Commercial clients and most governmental agencies require contractors to be bonded to both bid on a job and complete the work. A bid bond is submitted at the time of bid. It states the contractor has financial assurance from a bonding company that the bid has been submitted in good faith and will be contracted at the bid price.

After the job has been accepted, a contractor needs to provide a performance bond, which is a guarantee by the bonding company that the contractor will perform the work in accordance with the terms of the contract.

Contractors may also be required to provide a payment bond, which is a guarantee that the contractor will pay suppliers and subs. If he does not, the bonding company pays to complete the job and then extracts payment from the contractor's assets.

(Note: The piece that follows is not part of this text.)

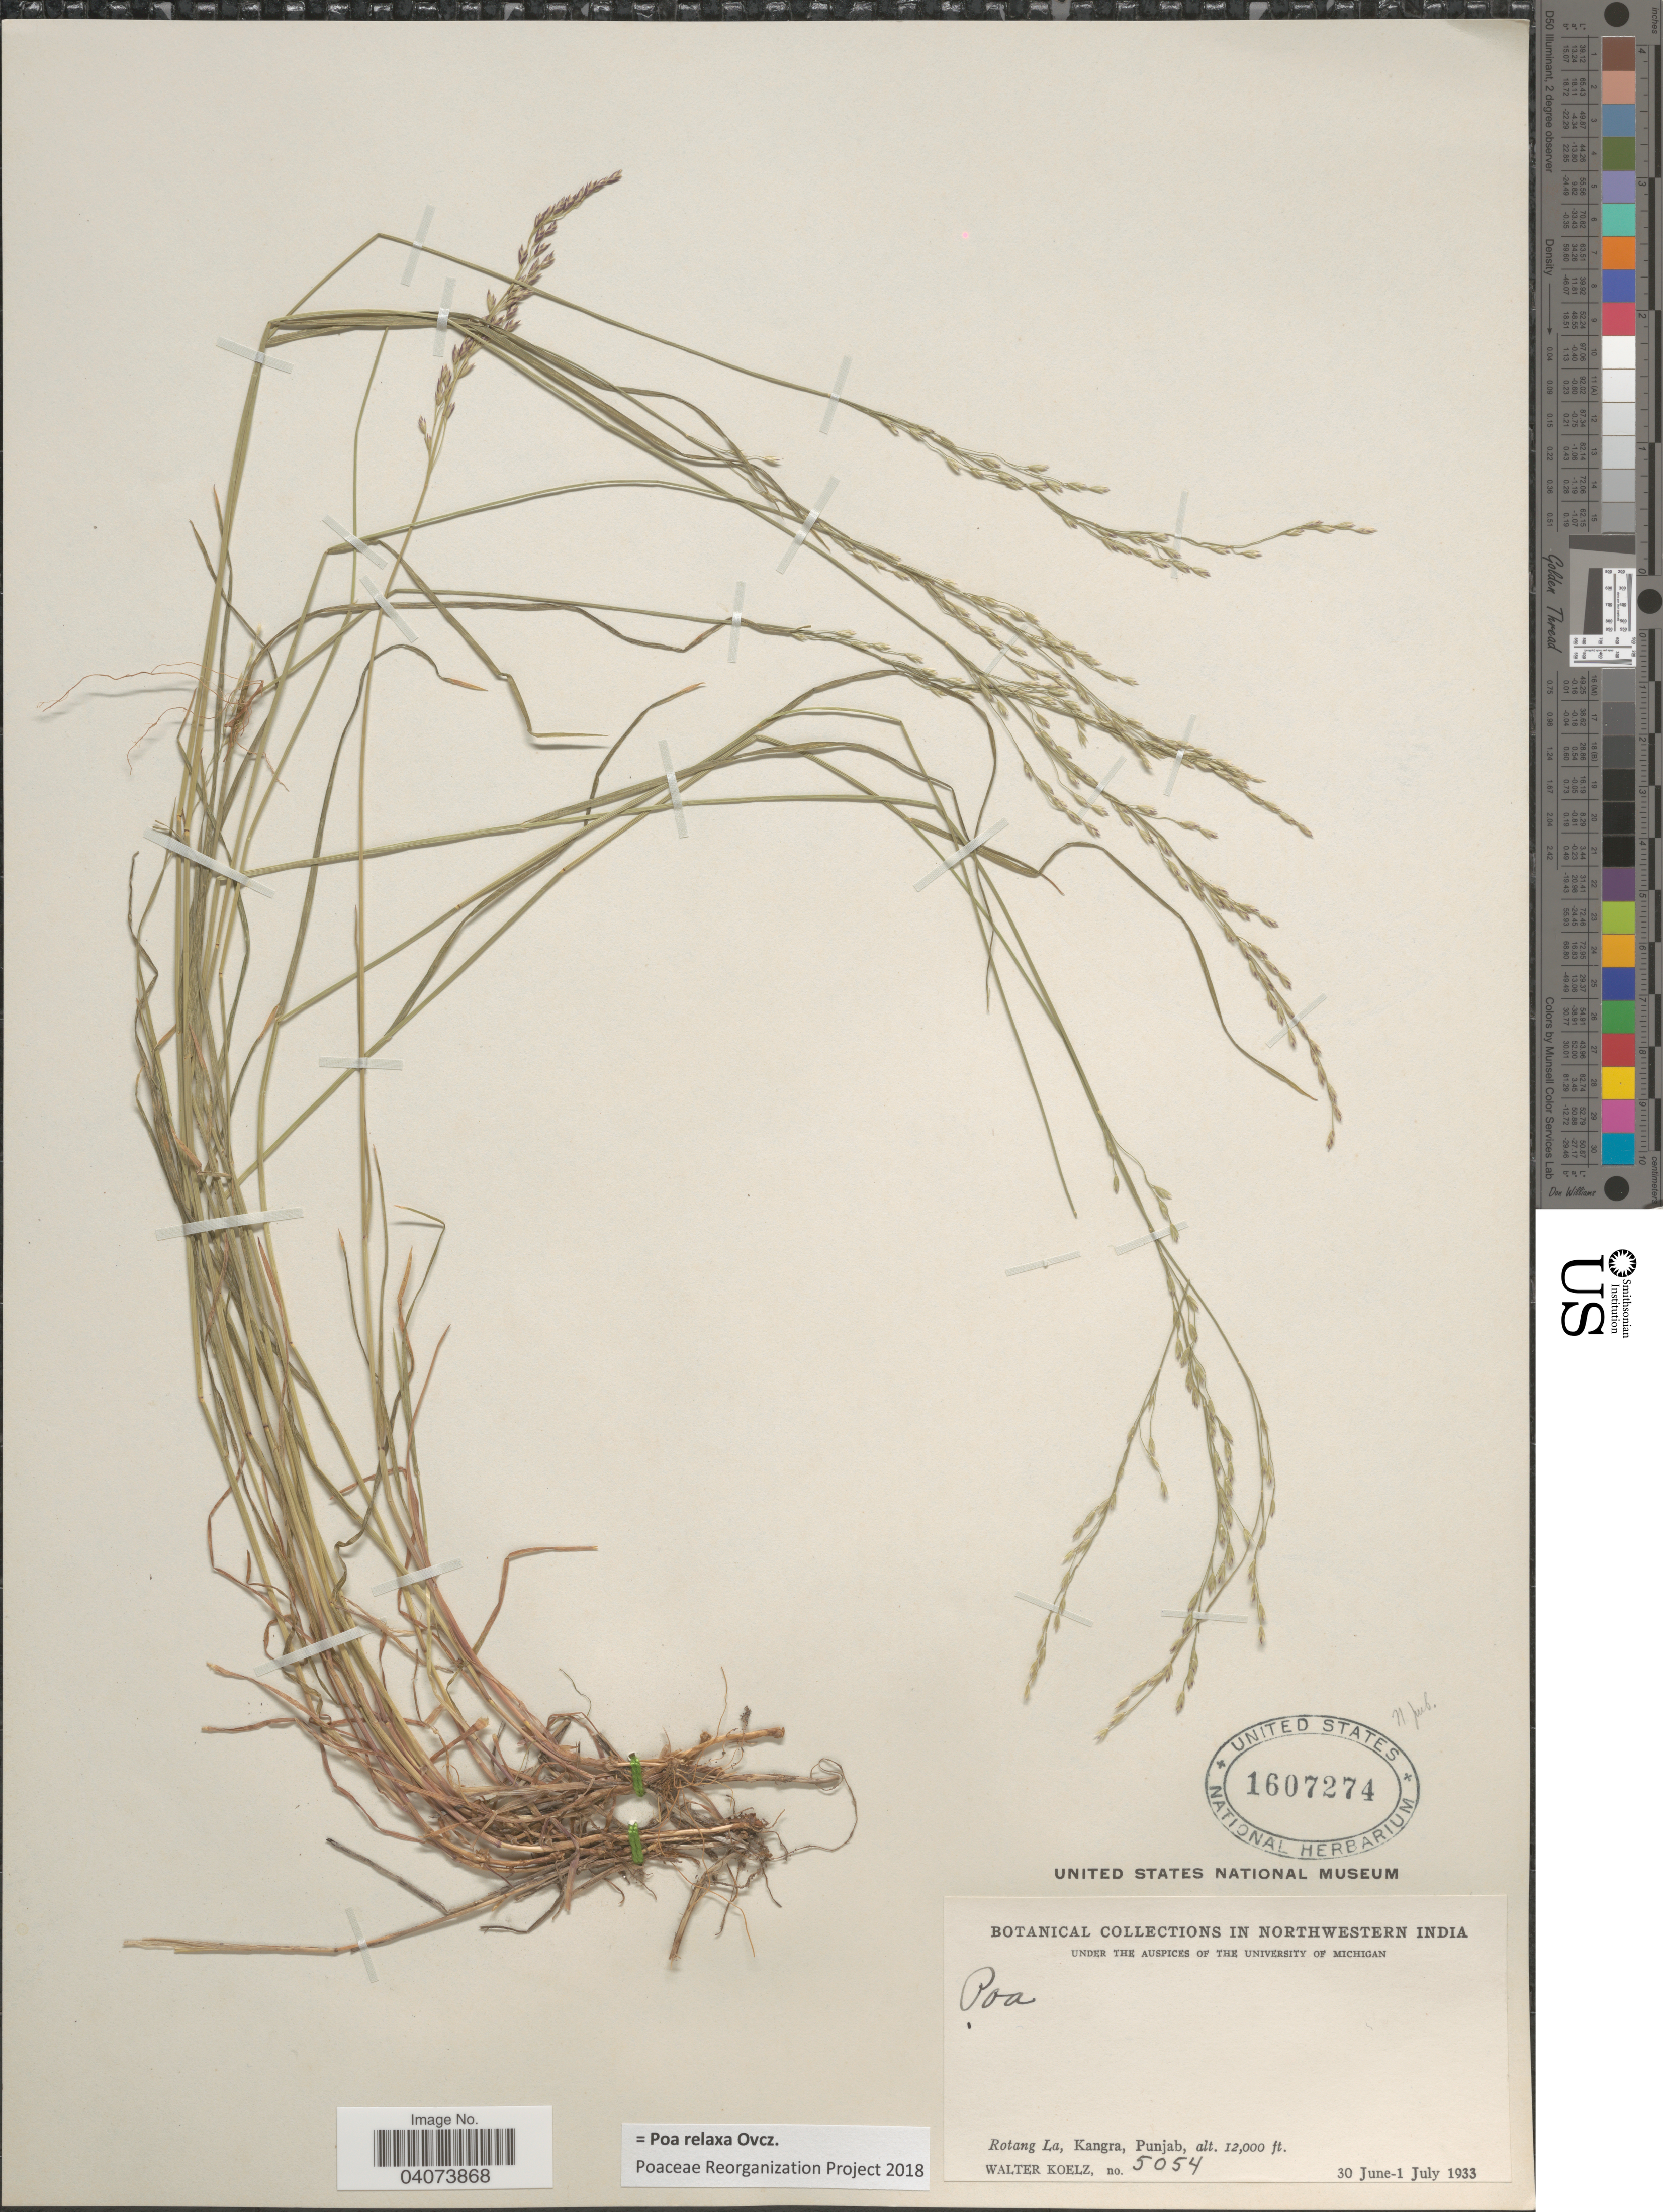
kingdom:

For this reason, insurers carefully research contractors and establish a relationship with them before providing bonds. “Typically a bonding company only wants to deal with contractors that are profitable every year. If a contractor has a good record, and good personal assets, they might lose some money, but if the bank supports them and they have equity, the bonding company will go forward, hoping the contractor regains profitable status,” says Phil Krug, vice president of Insurors & Investors in Salina, Kan. He adds that most bonding companies refuse to work with a contractor that has several insurers for its jobs. “They want it to be exclusive and to be able to keep track of their finances,” Krug says.

To set up bonding, Krug says, most insurers ask contractors to bring in a financial statement, a recent balance sheet, a profit & loss statement, and a personal financial statement. The company will also note other important aspects of the company, including years in business, the type of company, and credit information.

The surety rate differs from state to state. For performance and payment bonds in Kansas, the standard surety rate is 2.5% for the first $500,000. “If you are high risk, you can get bond if you have assets, but then the rate would be 3.5% to 4%,” Krug notes.